Ithaca College Will Make You Ready
With a vibrant community, professors who inspire, and the hands-on experience you need to dive into your field with confidence.
The story of documentary filmmaker Jeremy Levine’s rise to professional success reads a little like a movie script itself. During the summer between his sophomore and junior years, he traveled to Arizona with former classmate Landon Van Soest ’04 to produce a 10-minute short about tensions along the U.S.-Mexican border for an IC film class. Realizing their project was worthy of a full-length documentary, Jeremy and Landon slept in cars; interviewed outlaw pastors, impoverished immigrants, and armed vigilantes; spent a year editing their work and then realized: We have a film. Now what?
“We were faced with a real lesson in distribution,” Jeremy says. “It was part of the surreal experience of being a college sophomore covering a story that hadn’t attracted any national media. Trying to do things well and messing up and starting over again were invaluable parts of my education.”
Jeremy and Landon’s film, Walking the Line, ended up playing at more than 2,000 film festivals internationally and winning a human rights award at one of them. The experience also led to forming Transient Pictures, a production company whose clients include the Sundance Channel and Mother Jones. Among Jeremy and Landon’s recent projects is Good Fortune. An examination of international relief efforts in Africa, the film premiered on PBS’s POV series where it won a 2011 News & Documentary Emmy Award. It has also won the Silverdocs Witness Award, and was an official selection of the 2009 International Documentary Film Festival in Amsterdam.
“If I had spent the first few years of college with no hands-on production experience, it would have been impossible to make the transition from student to professional so quickly,” Jeremy says. “IC offers incredible opportunities. If you really want to do something, put your mind to it and it can happen.”
>> More on this story: "A Conversation With Jeremy Levine" - FLEFF Blog
When Karlita Bleam first began to research colleges, she had a few important factors in mind. She wanted a school with a top film studies program and one that also gave students the flexibility to pursue multiple interests.
“An important thing to me was being able to come to a school and not need to transfer if I decided to change focus,” she says.
When she arrived at IC, Karlita planned to study film and marketing, but during her sophomore year her horizons began to broaden. “I was taking this documentary film class at the same time I was taking a sociology class, and they just paired so well,” she explains.
Thus her new path was born: a dual major in sociology and cinema, with plans to eventually teach sociology at the collegiate level and present her research in documentary form.

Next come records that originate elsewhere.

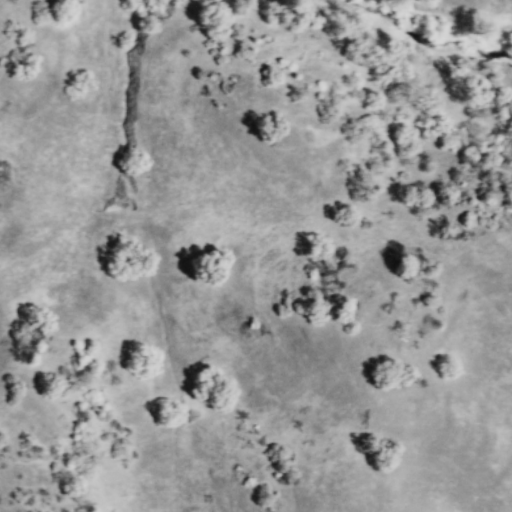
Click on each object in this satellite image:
river: (433, 36)
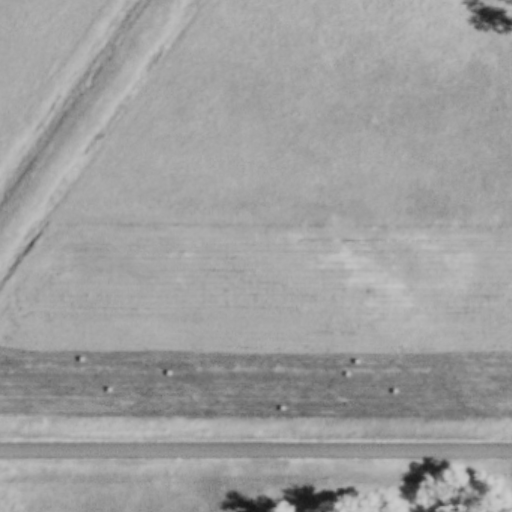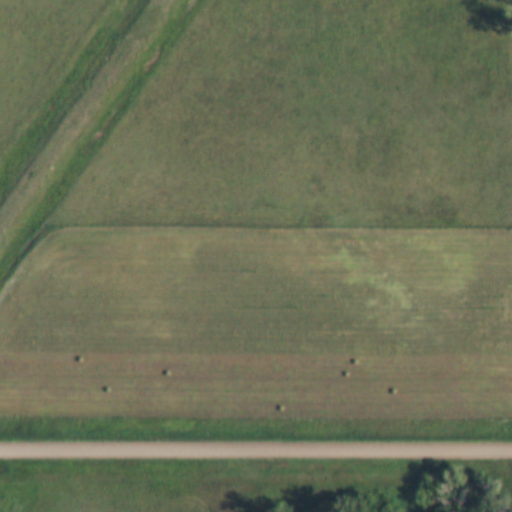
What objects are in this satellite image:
road: (255, 448)
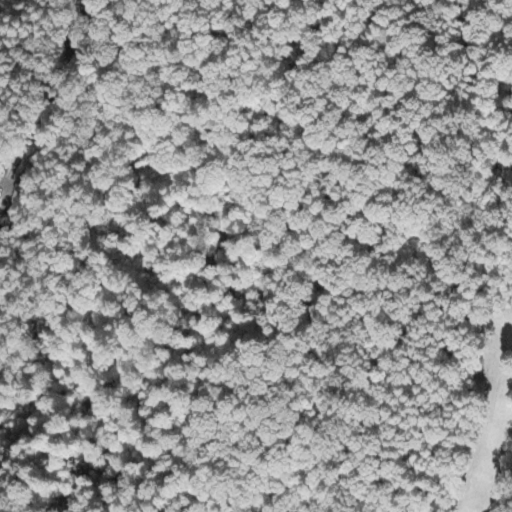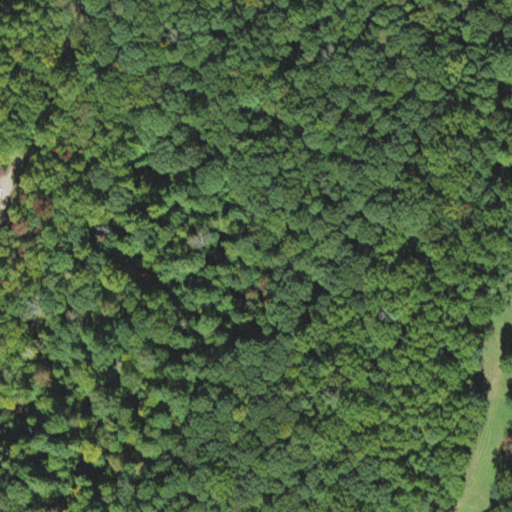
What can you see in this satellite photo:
road: (47, 108)
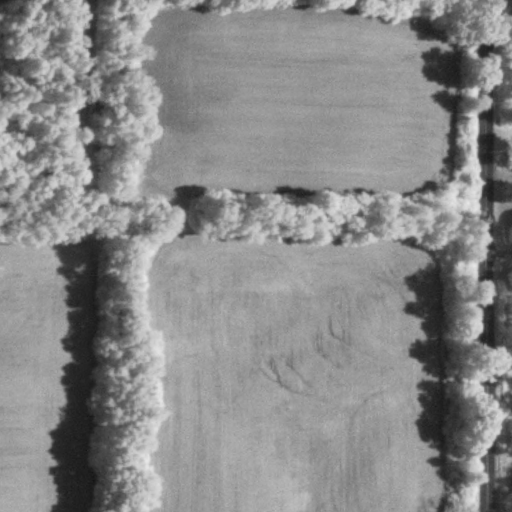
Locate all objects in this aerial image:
road: (501, 81)
road: (486, 255)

“Once I figured it out, I was like, ‘Yes!’ Everything just clicked,” Karlita says.
Karlita has tailored her college experience to reflect her extracurricular interests, too. She is a tour guide for both the College and the Roy H. Park School of Communications, a residential adviser, cochair for a new peer mentoring program and, most recently, a teaching assistant. All of these positions have given her invaluable experience with time management, working with groups, mentoring, and teaching.
“This is what I was looking for: a school where I’d have multiple opportunities,” Karlita says. “One thing led to another and then another, and then to something that you never imagined.”